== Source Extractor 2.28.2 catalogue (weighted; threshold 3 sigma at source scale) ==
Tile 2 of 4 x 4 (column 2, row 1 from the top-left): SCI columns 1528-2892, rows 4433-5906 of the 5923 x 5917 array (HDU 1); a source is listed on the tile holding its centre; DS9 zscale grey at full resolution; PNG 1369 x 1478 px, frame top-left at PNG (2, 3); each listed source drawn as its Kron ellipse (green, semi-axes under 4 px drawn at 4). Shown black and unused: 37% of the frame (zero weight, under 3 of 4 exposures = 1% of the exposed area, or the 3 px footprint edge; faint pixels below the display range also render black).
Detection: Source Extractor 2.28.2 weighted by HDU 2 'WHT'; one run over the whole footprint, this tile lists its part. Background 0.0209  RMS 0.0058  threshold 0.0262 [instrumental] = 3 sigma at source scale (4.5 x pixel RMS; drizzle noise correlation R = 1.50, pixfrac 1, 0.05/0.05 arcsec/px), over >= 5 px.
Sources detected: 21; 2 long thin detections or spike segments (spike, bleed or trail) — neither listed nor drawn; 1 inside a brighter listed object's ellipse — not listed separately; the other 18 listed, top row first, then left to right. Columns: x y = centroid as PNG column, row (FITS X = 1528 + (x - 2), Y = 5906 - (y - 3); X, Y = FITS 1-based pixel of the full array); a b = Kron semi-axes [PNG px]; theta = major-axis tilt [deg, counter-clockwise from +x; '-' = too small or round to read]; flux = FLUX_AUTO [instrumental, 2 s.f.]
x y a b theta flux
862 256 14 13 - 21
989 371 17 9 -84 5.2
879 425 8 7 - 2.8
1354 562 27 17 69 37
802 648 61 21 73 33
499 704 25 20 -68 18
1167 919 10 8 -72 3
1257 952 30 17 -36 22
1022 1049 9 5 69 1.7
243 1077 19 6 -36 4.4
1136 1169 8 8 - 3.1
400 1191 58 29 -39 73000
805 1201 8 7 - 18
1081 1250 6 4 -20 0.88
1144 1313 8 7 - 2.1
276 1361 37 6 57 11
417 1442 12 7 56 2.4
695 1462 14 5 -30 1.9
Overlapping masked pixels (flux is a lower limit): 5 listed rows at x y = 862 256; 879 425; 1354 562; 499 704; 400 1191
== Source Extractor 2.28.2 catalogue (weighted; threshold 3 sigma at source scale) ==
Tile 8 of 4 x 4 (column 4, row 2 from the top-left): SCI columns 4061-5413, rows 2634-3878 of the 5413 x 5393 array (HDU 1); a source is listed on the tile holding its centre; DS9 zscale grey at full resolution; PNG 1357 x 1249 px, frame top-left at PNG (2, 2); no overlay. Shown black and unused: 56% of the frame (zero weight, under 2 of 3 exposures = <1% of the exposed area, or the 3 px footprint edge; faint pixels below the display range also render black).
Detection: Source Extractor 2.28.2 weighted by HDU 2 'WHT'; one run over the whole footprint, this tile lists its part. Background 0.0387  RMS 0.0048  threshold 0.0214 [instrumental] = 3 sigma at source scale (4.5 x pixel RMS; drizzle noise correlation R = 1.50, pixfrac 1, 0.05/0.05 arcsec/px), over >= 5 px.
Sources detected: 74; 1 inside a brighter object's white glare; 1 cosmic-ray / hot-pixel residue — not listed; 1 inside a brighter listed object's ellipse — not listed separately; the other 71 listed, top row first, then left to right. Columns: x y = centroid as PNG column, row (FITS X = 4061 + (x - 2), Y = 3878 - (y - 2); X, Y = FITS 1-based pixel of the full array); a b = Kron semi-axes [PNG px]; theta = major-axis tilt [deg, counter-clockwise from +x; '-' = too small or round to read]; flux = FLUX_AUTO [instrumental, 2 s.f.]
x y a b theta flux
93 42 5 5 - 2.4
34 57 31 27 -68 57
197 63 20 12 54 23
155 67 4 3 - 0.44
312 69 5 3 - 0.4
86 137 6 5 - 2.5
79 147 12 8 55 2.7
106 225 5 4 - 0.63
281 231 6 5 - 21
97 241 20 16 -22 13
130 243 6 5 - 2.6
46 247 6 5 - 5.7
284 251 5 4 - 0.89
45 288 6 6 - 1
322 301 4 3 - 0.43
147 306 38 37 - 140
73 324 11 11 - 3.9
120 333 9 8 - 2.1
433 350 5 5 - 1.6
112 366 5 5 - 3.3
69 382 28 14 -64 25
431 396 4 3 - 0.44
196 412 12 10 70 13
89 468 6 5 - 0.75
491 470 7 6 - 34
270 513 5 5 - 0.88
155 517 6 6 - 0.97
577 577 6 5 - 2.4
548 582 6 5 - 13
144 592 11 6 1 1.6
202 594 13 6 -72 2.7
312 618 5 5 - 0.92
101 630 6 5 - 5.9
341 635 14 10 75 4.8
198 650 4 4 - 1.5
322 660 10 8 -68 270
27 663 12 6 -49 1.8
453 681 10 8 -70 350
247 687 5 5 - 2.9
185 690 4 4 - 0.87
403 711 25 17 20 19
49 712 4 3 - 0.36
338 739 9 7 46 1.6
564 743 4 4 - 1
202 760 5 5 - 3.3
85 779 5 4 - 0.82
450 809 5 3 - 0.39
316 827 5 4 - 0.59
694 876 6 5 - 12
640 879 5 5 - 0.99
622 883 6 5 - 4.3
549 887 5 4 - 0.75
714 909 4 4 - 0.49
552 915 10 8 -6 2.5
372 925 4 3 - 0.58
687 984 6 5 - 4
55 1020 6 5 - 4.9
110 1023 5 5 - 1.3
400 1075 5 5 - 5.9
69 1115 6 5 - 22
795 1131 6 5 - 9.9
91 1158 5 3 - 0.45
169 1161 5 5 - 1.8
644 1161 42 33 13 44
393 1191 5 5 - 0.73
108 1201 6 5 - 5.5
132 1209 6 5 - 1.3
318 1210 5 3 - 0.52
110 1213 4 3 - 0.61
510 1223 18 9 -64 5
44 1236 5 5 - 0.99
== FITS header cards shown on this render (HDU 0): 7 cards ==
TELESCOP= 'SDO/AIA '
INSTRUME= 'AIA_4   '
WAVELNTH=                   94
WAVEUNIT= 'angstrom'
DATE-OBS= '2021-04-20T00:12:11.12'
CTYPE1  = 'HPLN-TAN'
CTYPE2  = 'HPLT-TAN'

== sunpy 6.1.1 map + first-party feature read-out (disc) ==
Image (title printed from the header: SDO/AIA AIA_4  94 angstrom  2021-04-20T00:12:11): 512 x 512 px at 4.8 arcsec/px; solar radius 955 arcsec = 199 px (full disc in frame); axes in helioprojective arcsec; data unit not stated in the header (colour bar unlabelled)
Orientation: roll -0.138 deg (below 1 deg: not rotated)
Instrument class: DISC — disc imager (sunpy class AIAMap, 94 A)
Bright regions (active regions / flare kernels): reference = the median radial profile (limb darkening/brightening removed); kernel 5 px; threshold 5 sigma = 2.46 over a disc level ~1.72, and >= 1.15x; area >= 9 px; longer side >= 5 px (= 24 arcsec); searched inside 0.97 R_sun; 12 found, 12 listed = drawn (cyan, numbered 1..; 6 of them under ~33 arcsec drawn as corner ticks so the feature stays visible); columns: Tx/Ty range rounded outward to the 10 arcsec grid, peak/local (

——

▶ Requirements
Copy the records word for word, starting with the first line and going on through the line that contains "695 1462 14 5 -30 1.9".

▶ Answer to the exercise
== Source Extractor 2.28.2 catalogue (weighted; threshold 3 sigma at source scale) ==
Tile 2 of 4 x 4 (column 2, row 1 from the top-left): SCI columns 1528-2892, rows 4433-5906 of the 5923 x 5917 array (HDU 1); a source is listed on the tile holding its centre; DS9 zscale grey at full resolution; PNG 1369 x 1478 px, frame top-left at PNG (2, 3); each listed source drawn as its Kron ellipse (green, semi-axes under 4 px drawn at 4). Shown black and unused: 37% of the frame (zero weight, under 3 of 4 exposures = 1% of the exposed area, or the 3 px footprint edge; faint pixels below the display range also render black).
Detection: Source Extractor 2.28.2 weighted by HDU 2 'WHT'; one run over the whole footprint, this tile lists its part. Background 0.0209  RMS 0.0058  threshold 0.0262 [instrumental] = 3 sigma at source scale (4.5 x pixel RMS; drizzle noise correlation R = 1.50, pixfrac 1, 0.05/0.05 arcsec/px), over >= 5 px.
Sources detected: 21; 2 long thin detections or spike segments (spike, bleed or trail) — neither listed nor drawn; 1 inside a brighter listed object's ellipse — not listed separately; the other 18 listed, top row first, then left to right. Columns: x y = centroid as PNG column, row (FITS X = 1528 + (x - 2), Y = 5906 - (y - 3); X, Y = FITS 1-based pixel of the full array); a b = Kron semi-axes [PNG px]; theta = major-axis tilt [deg, counter-clockwise from +x; '-' = too small or round to read]; flux = FLUX_AUTO [instrumental, 2 s.f.]
x y a b theta flux
862 256 14 13 - 21
989 371 17 9 -84 5.2
879 425 8 7 - 2.8
1354 562 27 17 69 37
802 648 61 21 73 33
499 704 25 20 -68 18
1167 919 10 8 -72 3
1257 952 30 17 -36 22
1022 1049 9 5 69 1.7
243 1077 19 6 -36 4.4
1136 1169 8 8 - 3.1
400 1191 58 29 -39 73000
805 1201 8 7 - 18
1081 1250 6 4 -20 0.88
1144 1313 8 7 - 2.1
276 1361 37 6 57 11
417 1442 12 7 56 2.4
695 1462 14 5 -30 1.9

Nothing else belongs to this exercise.